We expressed concern with the FCA’s proposed approach with respect to applying the remuneration requirements to an investment firm group on a consolidated basis, which would appear to result in:
We recommended that staff be subject only to the remuneration regime specific to the sector in which they work, an approach that is prudentially sound and ensures staff’s pay and incentives are aligned with the performance and risk management of the firm for which they work.
It is unclear if UCITS and AIFM firms with MiFID top-up permissions (referred to as CPMI firms) will be subject to the IFPR remuneration regime. We stated that it would be appropriate for CPMI firms to be only subject to the UCITS and AIFM remuneration regimes (as applicable) because these rules are most suited to CPMI firms and would therefore best promote the long-term interests of the firms and prudent risk management.
The FCA proposes to require UK parent entities to apply to it for a waiver if they consider that the remuneration requirements should not apply to their subsidiaries established in third countries because it would be unlawful for the subsidiary to comply with the FCA’s requirements. We requested that the requirement to seek a waiver in this circumstance be removed. We proposed that the FCA could, alternatively, require firms to maintain documentation of a determination that applying certain IFPR remuneration requirements is unlawful in a third country, and to provide such documentation to the FCA upon request.

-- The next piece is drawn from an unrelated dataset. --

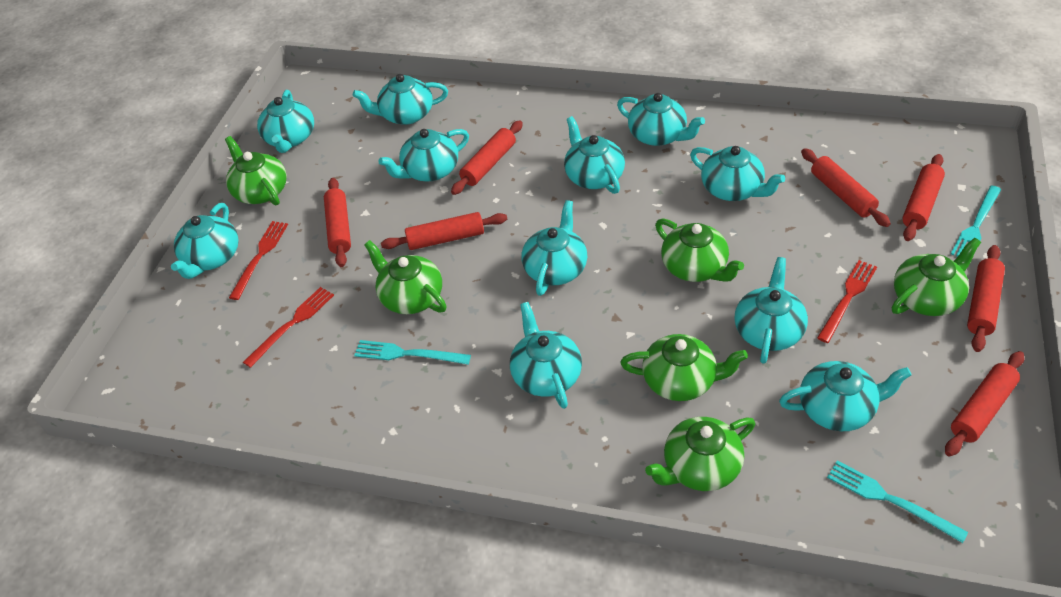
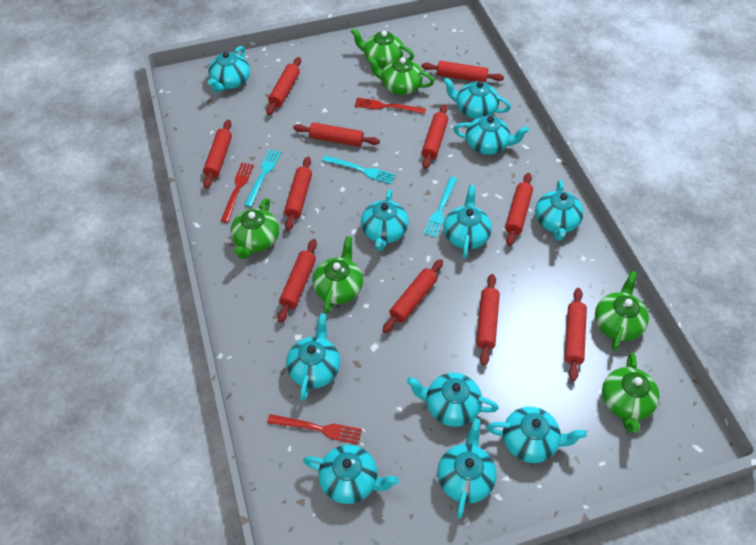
red rolling pin: [324,178,351,267] [381,212,507,250] [451,120,523,195] [801,148,891,227] [903,154,945,241] [945,351,1024,457] [967,245,1005,352] = 7 -> [203,120,232,188] [266,57,301,115] [278,239,317,323] [284,157,312,230] [293,123,380,147] [382,259,443,333] [421,61,504,83] [422,104,448,169] [476,274,500,366] [505,173,533,246] [565,288,587,381] = 11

In our response, we expressed support for FCA’s proposal to increase the four-year average on-and-off balance sheet assets threshold from EUR100 million to EUR300 million for the application of proportionality, and further stressed that in no circumstances do we believe the threshold for applying proportionality should be lower than EUR100 million. We also encouraged the FCA to take a more general approach to the application of proportionality and to ensure the proportionality regime remains as flexible as possible and appropriate for the wide range of firms that will be subject to the IFPR.
We requested that the FCA confirm that if, under the IFPR, a firm decides to impose additional arrangements as part of its remuneration policy in excess of the level which is required by the regulatory rules and the firm’s assessment of the need to ensure effective risk management and prudent capital management, then those additional arrangements may be implemented without being required to comply with the regulatory remuneration rules.

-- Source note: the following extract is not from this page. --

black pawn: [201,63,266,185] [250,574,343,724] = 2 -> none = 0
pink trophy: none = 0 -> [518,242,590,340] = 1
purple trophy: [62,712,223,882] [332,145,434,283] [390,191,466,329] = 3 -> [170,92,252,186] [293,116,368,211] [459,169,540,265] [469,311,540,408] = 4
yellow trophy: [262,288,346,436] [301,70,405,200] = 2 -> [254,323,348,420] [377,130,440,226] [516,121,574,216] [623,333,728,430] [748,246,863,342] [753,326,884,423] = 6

Section 15 of DP 20/2 does not address the application of the disclosure requirements (and in particular for this purpose, the remuneration disclosure requirements) in a group context. We requested that the FCA ensure that the requirement that is currently in place – for remuneration disclosures to be required to be made only at the highest level of consolidation within a consolidation group – remains the case under the IFPR where there is consolidation under the IFPR or, indeed, where one or more investment firms fall within a CRR (banking) consolidation group.
Eva M. Mykolenko
Associate Chief Counsel - Securities Regulation
[1] DP20/2: Prudential requirements for MiFID investment firms, is available at https://www.fca.org.uk/publications/discussion-papers/dp20-2-prudential-requirements-mifid-investment-firms. Chapter 13 addresses remuneration.
[2] The term “SNIs” refers to small and non-interconnected investment firms; “non-SNI investment firms” refers to firms that are not SNIs.